Vanity is a separate issue from modesty, but I think they are often confused. We may, for instance, call a well-dressed woman "immodest" because her well-coiffed head catches the eye, and her expensive tailored outfit outlines (but doesn't place undue emphasis on) her slender figure and defined curves; but what we are really upset about is that we think she must be vain to spend so much money on her hair and clothing. And maybe she is, but the Mason Cooley quote quite sufficiently points out that the only known vanity in such an experience is our own, which engenders such spiteful thoughts about someone else.
And though vanity is often identified with one's pride in one's physical appearance, there are many, many other things people can be vain about. One is vain about his motorcycle; another is vain about her garden. One is vain about his leather briefcase; another is vain about her jewelry. One is vain about his boat; another is vain about her living room furniture.
There is nothing wrong with wanting to look nice, or with enjoying one's boat or one's jewelry properly, as gifts from God which He might require back at any moment. But vanity reflects the world in a dark glass, a poisoned mirror that makes everyone else and their possessions a threat. Like Snow White's evil stepmother, we hiss, "Art we not still fairest?" and very like that old witch, we harbor deadly anger when the answer is "No."

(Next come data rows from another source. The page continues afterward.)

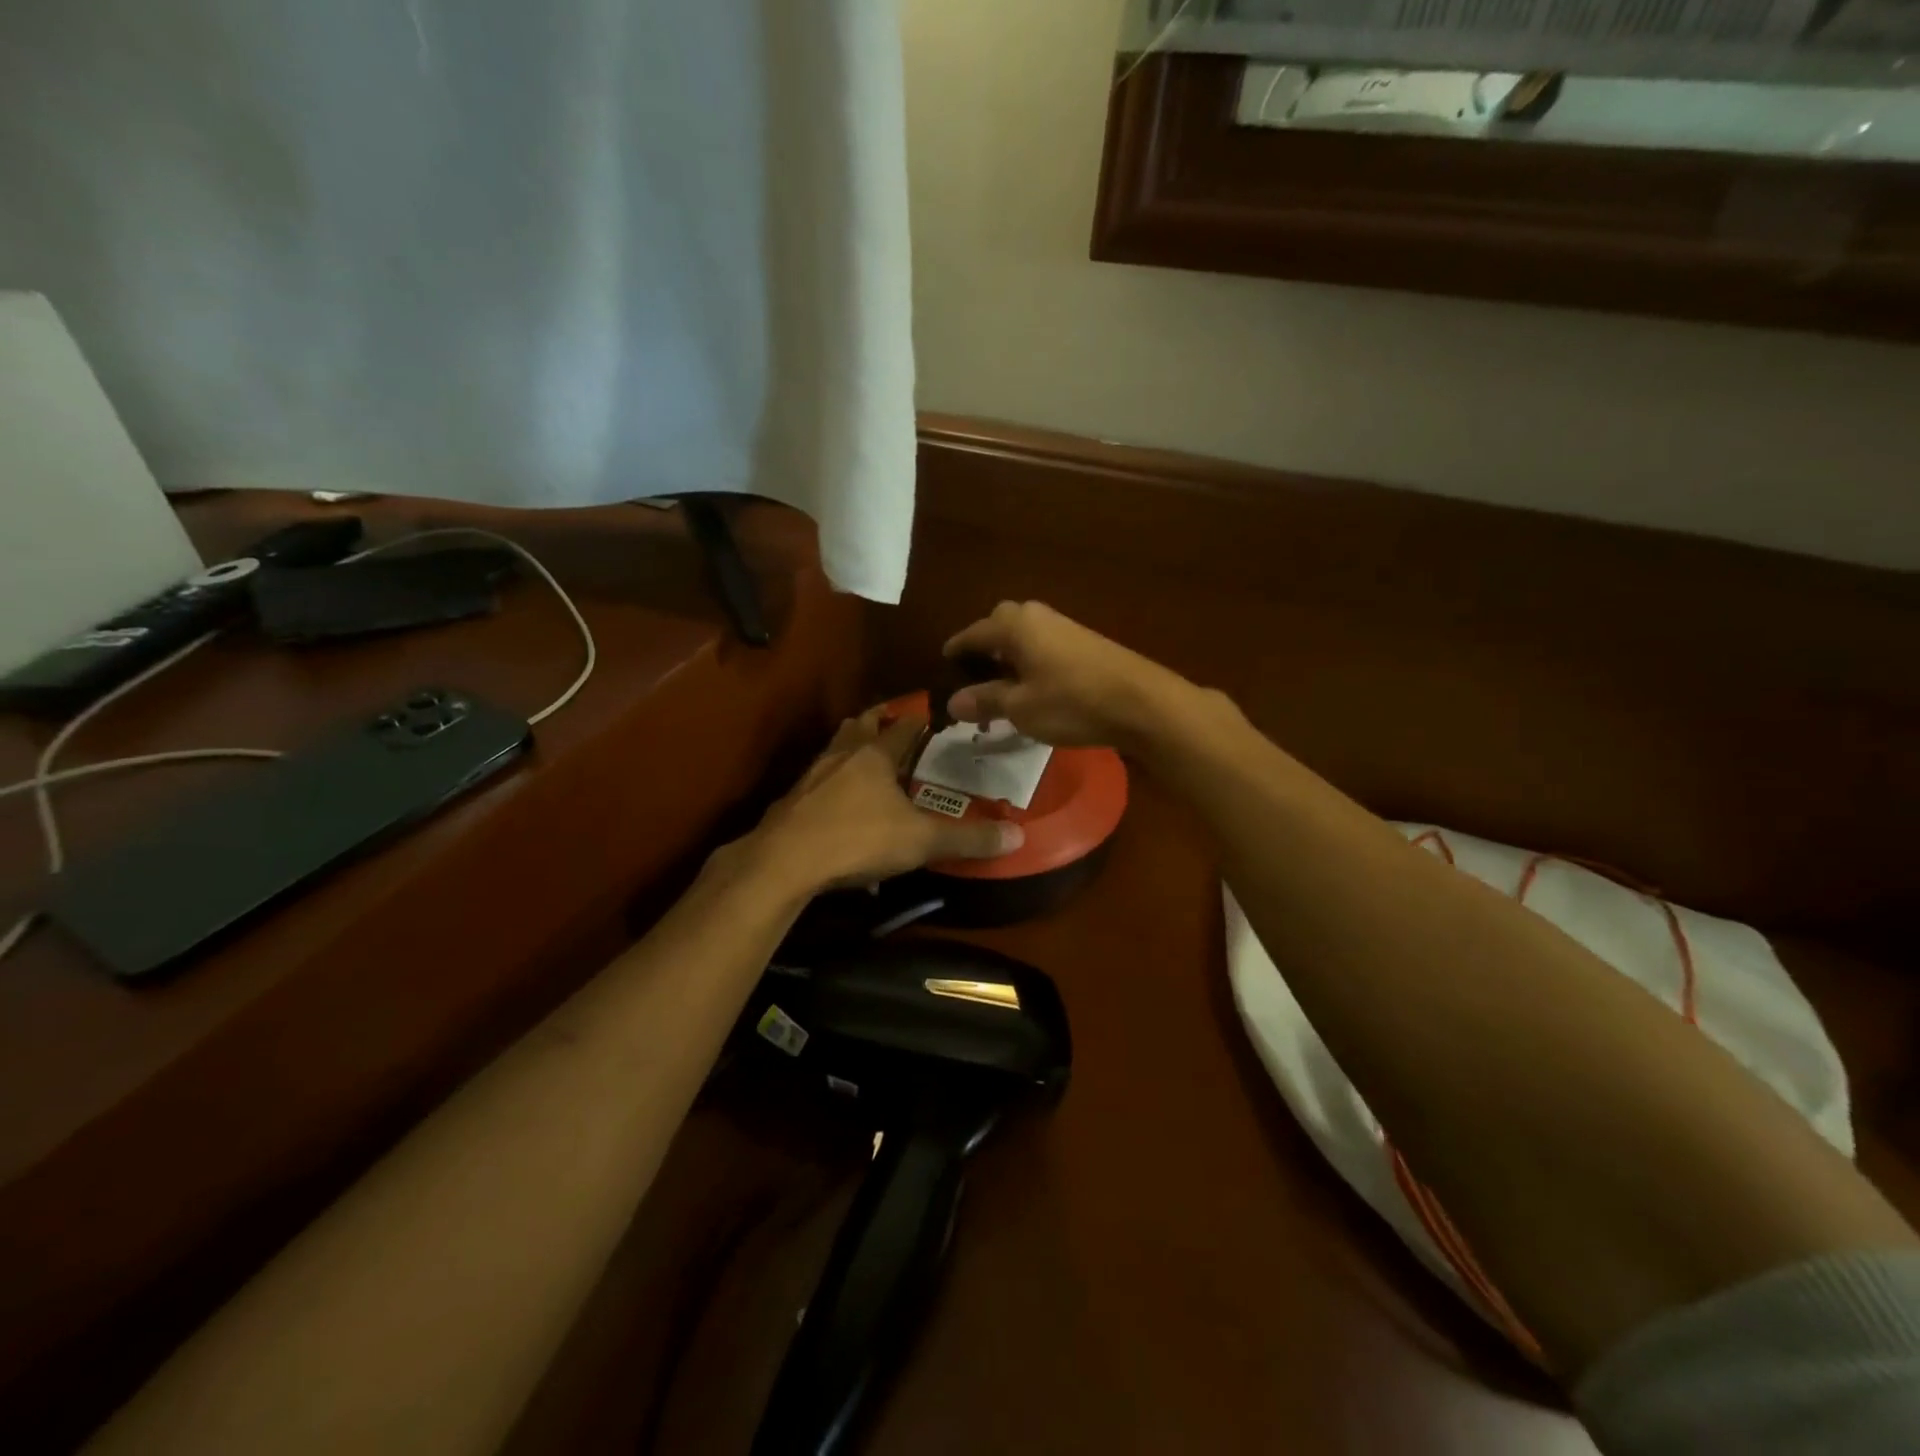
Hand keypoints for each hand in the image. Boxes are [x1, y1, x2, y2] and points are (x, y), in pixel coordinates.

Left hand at [747, 707, 1022, 894]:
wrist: (785, 861)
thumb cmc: (858, 839)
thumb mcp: (921, 841)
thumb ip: (968, 839)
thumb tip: (1018, 837)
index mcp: (875, 755)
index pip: (902, 726)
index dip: (918, 719)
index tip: (931, 715)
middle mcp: (842, 756)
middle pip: (859, 726)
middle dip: (876, 722)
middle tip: (891, 723)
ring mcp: (811, 777)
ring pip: (833, 749)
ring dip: (848, 748)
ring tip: (861, 756)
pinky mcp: (791, 801)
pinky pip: (815, 781)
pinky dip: (828, 782)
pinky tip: (833, 802)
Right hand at [942, 601, 1183, 748]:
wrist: (1141, 702)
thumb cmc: (1071, 702)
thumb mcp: (1020, 707)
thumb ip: (985, 700)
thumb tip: (953, 701)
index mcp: (1015, 626)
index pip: (973, 633)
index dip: (955, 650)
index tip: (943, 664)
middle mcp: (1038, 617)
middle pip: (1000, 624)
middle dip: (985, 646)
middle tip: (976, 675)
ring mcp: (1065, 627)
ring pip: (1025, 636)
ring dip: (1009, 656)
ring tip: (1003, 688)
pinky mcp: (1085, 643)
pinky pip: (1044, 646)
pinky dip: (1031, 662)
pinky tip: (1035, 688)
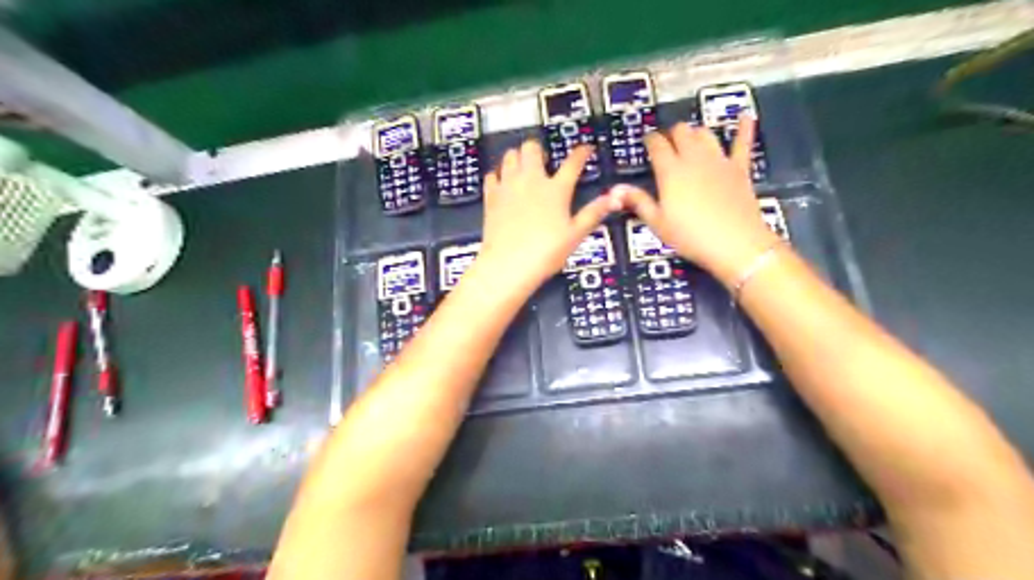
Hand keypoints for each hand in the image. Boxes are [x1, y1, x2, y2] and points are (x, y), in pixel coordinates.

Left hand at [477, 141, 612, 294]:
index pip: (573, 162)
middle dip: (539, 149)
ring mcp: (508, 186)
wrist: (508, 264)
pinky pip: (492, 174)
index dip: (582, 152)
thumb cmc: (546, 252)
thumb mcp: (575, 235)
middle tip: (544, 161)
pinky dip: (498, 174)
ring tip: (523, 168)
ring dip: (518, 157)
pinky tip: (503, 183)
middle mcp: (531, 180)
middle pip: (532, 148)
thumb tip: (614, 198)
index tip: (586, 148)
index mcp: (556, 189)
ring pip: (510, 155)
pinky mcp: (491, 196)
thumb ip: (593, 213)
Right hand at [611, 119, 773, 286]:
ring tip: (690, 139)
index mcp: (671, 171)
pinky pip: (742, 143)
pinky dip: (743, 128)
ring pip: (705, 133)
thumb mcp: (658, 223)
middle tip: (667, 144)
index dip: (650, 140)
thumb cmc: (690, 236)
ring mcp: (719, 161)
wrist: (735, 243)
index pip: (657, 144)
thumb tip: (617, 189)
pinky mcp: (740, 168)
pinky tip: (745, 117)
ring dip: (695, 132)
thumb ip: (639, 202)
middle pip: (681, 132)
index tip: (647, 142)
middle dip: (672, 134)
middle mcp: (694, 158)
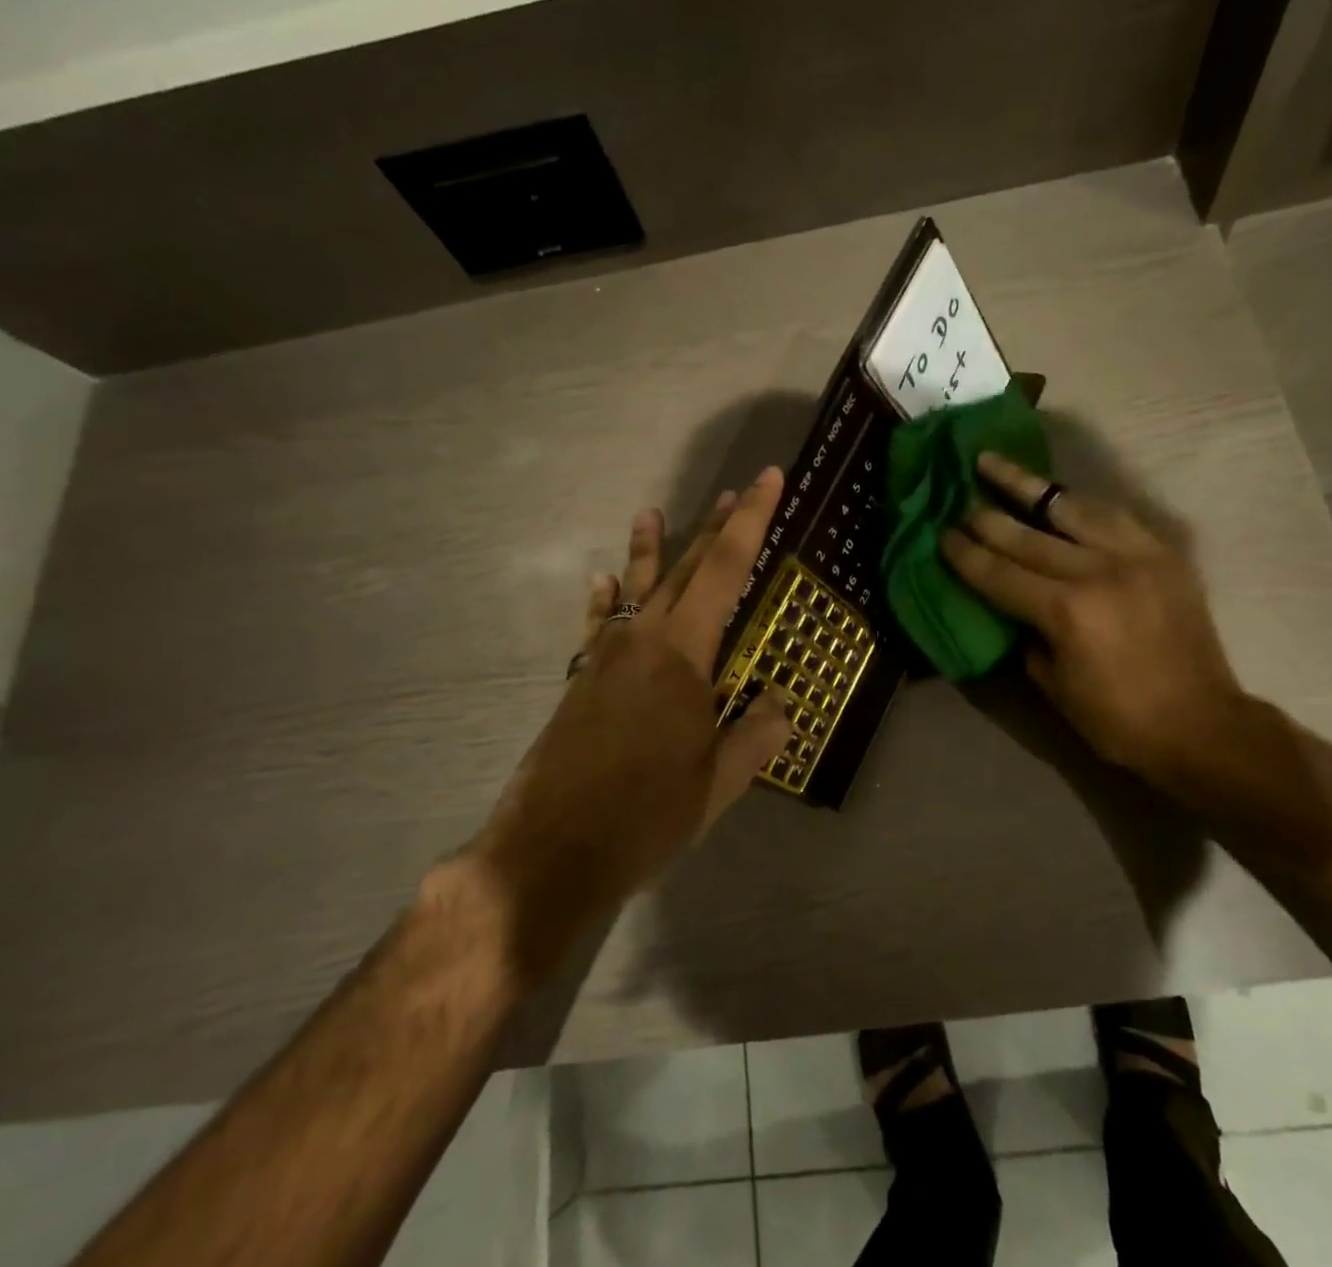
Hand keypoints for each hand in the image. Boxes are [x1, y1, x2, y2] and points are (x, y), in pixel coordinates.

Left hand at [469, 470, 793, 982]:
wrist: (551, 852)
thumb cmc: (646, 816)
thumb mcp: (718, 782)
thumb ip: (757, 735)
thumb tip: (781, 703)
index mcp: (684, 654)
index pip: (726, 569)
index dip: (751, 521)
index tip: (767, 479)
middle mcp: (643, 640)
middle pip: (684, 568)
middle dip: (712, 527)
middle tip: (735, 491)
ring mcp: (605, 658)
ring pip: (636, 587)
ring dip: (651, 549)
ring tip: (653, 512)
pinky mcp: (580, 681)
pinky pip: (598, 623)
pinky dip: (606, 598)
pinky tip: (605, 581)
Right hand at [940, 454, 1315, 848]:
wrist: (1203, 726)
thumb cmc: (1119, 720)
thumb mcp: (1053, 685)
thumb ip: (1027, 635)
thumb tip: (1010, 603)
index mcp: (1067, 611)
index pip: (1000, 573)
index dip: (965, 554)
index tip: (941, 534)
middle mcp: (1098, 571)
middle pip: (1028, 534)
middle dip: (986, 516)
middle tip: (958, 498)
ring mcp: (1135, 555)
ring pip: (1071, 506)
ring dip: (1029, 486)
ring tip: (997, 464)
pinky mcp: (1162, 553)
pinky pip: (1113, 514)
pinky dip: (1079, 503)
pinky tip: (1059, 494)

And we act on it, encouraging a friend to wear an outfit we know will not flatter her, questioning another on the purchase of a new car, raising our eyebrows in surprise at the furniture a relative has just bought, stealing from them the momentary and honest happiness they had in the enjoyment of these things, dulling their joy, casting a cloud of dissatisfaction over their pleasure. We stand there in the ruins of their confidence or their gladness, feeding off of their confusion or unhappiness like the vampires we become at those moments.
We do this for ourselves, so that we will be able to climb ever higher on those ruins of our friends' or family's enjoyment of the simple things in life. We must be the best, or the brightest, or the most beautiful; or we must be the most frumpy, the most humble, the most demonstratively pious. We must have the newest home or flashiest car or nicest clothes; or we must have the most humble yet artistic hut, the oldest clunker, and the dowdiest skirt in Church.
The dark glass reflects a world of horror, where our own worth is constantly measured against everyone else's: appearance, ideas, possessions, even our way of doing things must measure up to the distorted images cast outward by the mirror of vanity. If we can't be perfectly confident at every moment that we are the most superior, we twist our features into an expression of tantrum not unlike that of the toddler who demands cookies we don't actually have in the house five minutes before dinner, and who won't listen to reason on the subject. We are attractive, and everyone else is not; we are dumpy, and therefore morally superior to the attractive people; our house is the perfect retreat from the world, and everyone else's is either too expensive/too large/too showy or too decrepit/too tiny/too cluttered; we are Right, and everyone else is Wrong.
Vanity is closely related to pride, the deadliest of sins. What begins as vanity will often become full-blown pride, if we let it grow unchecked in our souls. But we can fight it, with humility and honesty and charity; we can shatter the dark mirror that distorts everyone and everything around us into a source of spite and anger and fear, and instead begin to treat them as if they were as worthy of praise and happiness and even a nice outfit or two as we ourselves are.